Set task:
Reproduce every line of the listing below verbatim, leaving out the pictures.

Records for this exercise:
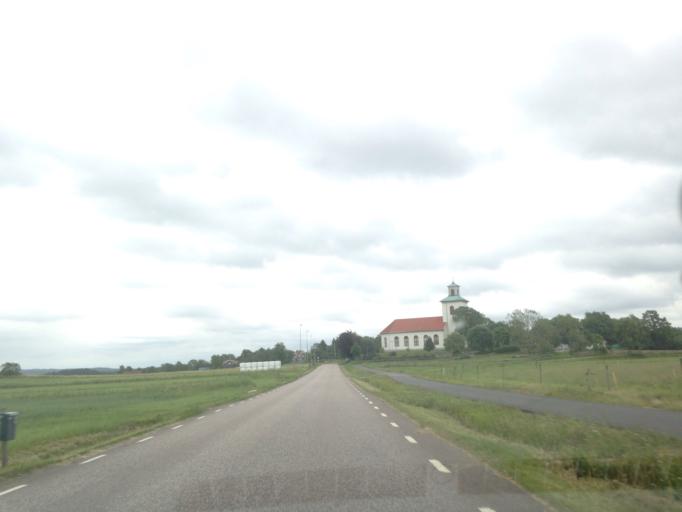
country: SE
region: Vaestra Goetaland
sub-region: Goteborg
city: Torslanda
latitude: 57.8187
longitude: 11.8345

Answer to the task:
country: SE
region: Vaestra Goetaland
sub-region: Goteborg
city: Torslanda
latitude: 57.8187
longitude: 11.8345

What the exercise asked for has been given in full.